The bulk of new spending comes in the form of investment in air and naval capabilities, revealing an international focus. Spending on armies can go to either international influence or to domestic security; ships, planes, and the support capabilities necessary to keep them sailing and flying tend to have foreign objectives.
To be sure, the shift in weight of defense spending can be overstated. Britain and France remain two of the most prolific spenders, with big ticket items including major warship and aircraft purchases. A few other European countries (most notably Norway and Poland ) have also accelerated defense spending. Taken as a whole, the European Union can throw around a considerable amount of military weight, especially given the lack of any internal tensions. Moreover, the purveyors of the most sophisticated defense technology continue to hail from Europe (as well as the United States).
The increase in absolute defense spending in Asia obscures an important truth, however; despite the increases, the economies of East and South Asia remain relatively demilitarized in comparison to the Cold War. Apart from North Korea, no South or East Asian country spends more than three percent of its GDP on defense. India devotes a considerably lower percentage of its economy to defense today than it did during the Cold War. Chinese military expenditures have similarly declined as percentage of GDP. Russia spends only a tiny fraction of what it spent during the Cold War, and unlike China and India it spends from a smaller pie. Japan, of course, remains constitutionally committed to 1% spending, which remains an enormous amount because of the size of the Japanese economy. By comparison, the United States currently spends 4.5% of its GDP on defense (including costs associated with the ongoing war in Afghanistan) while both Britain and France spend more than 2%.

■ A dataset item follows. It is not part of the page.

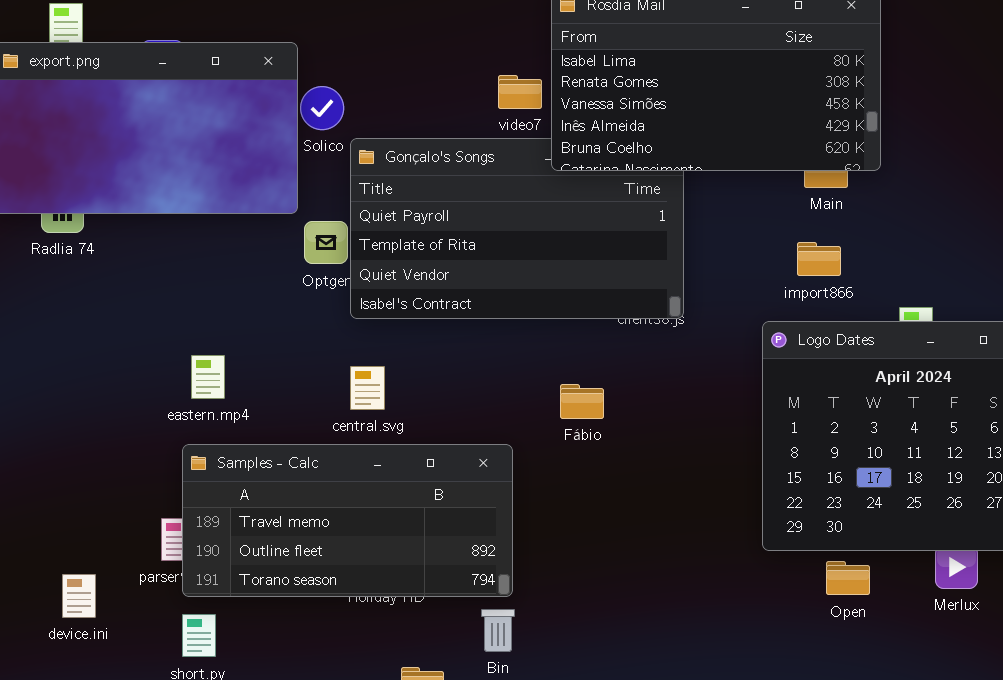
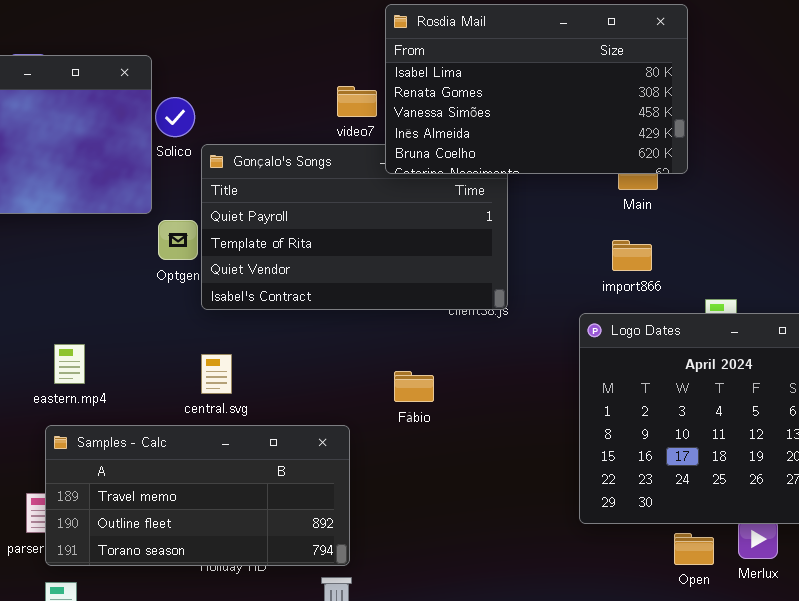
Open: [826,561,870,595] -> [674,533,714,565], moved

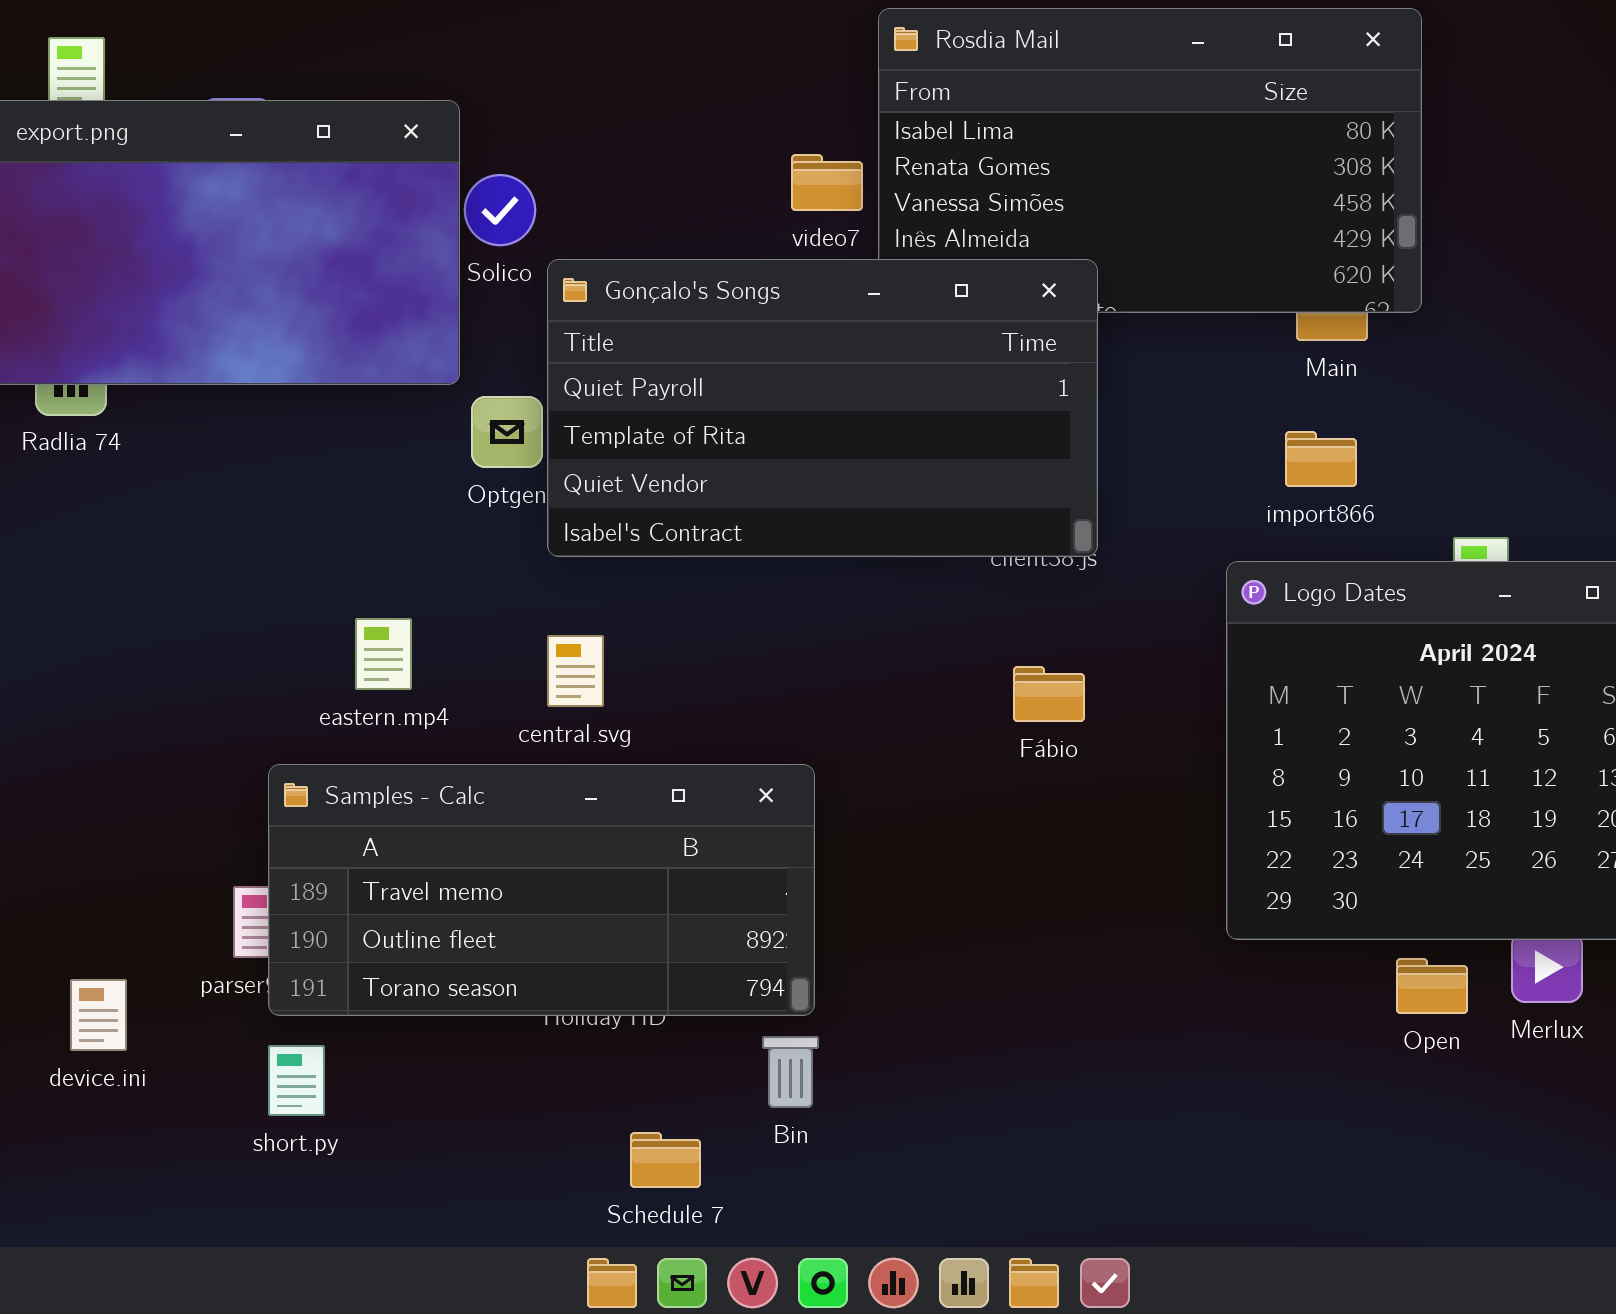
Gonçalo's Songs: [201,144,508,310] -> [547,259,1098,557], raised
eastern.mp4: [54,344,85,384] -> [355,618,412,690], moved
Fábio: [394,371,434,402] -> [1013,666,1085,722], moved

There are at least three potential interpretations of the increase in Asian defense spending. The first is straightforward; Asian powers are beginning to transform post-Cold War economic growth into military power, producing more modern, competent, and capable military organizations (especially at sea and in the air). The broad trend of defense growth suggests that these increases represent balancing against one another, perhaps with a focus on China.
A second interpretation, however, implies that the great powers of Asia feel relatively secure, and have not yet begun to engage in the kind of defense buildup that would suggest real concern about their safety. In American political culture, dire warnings about the paucity of the defense budget are common, and yet few-to-no Asian countries devote nearly the same resources to defense as the U.S. In this interpretation, the absolute increases represent simply the results of economic growth, perhaps looming larger in the imagination because of simultaneous cuts to European budgets.
A final interpretation is that the atmosphere of relative security in Asia depends on U.S. military hegemony, and that this hegemony depends on the willingness of the United States to spend and the willingness of potential competitors not to spend. U.S. military capability does not yet appear so threatening that enemies have balanced in response, and the potential for U.S. intervention in any given conflict holds down expenditures.
These interpretations are not wholly incompatible with one another. If states like India and China continue to grow at a faster rate than the United States (a good, though not certain, bet), however, then even normal, absolute increases in defense spending will disrupt the atmosphere of U.S. military hegemony, reducing the sense of regional security and potentially spurring additional, security related spending. Unfortunately, there is little that the United States can do unilaterally to prevent this outcome; the difference between 3.5% of GDP (which the U.S. currently spends not counting the War in Afghanistan) to defense and 4.0% only pushes back the timeframe of a major regional shift.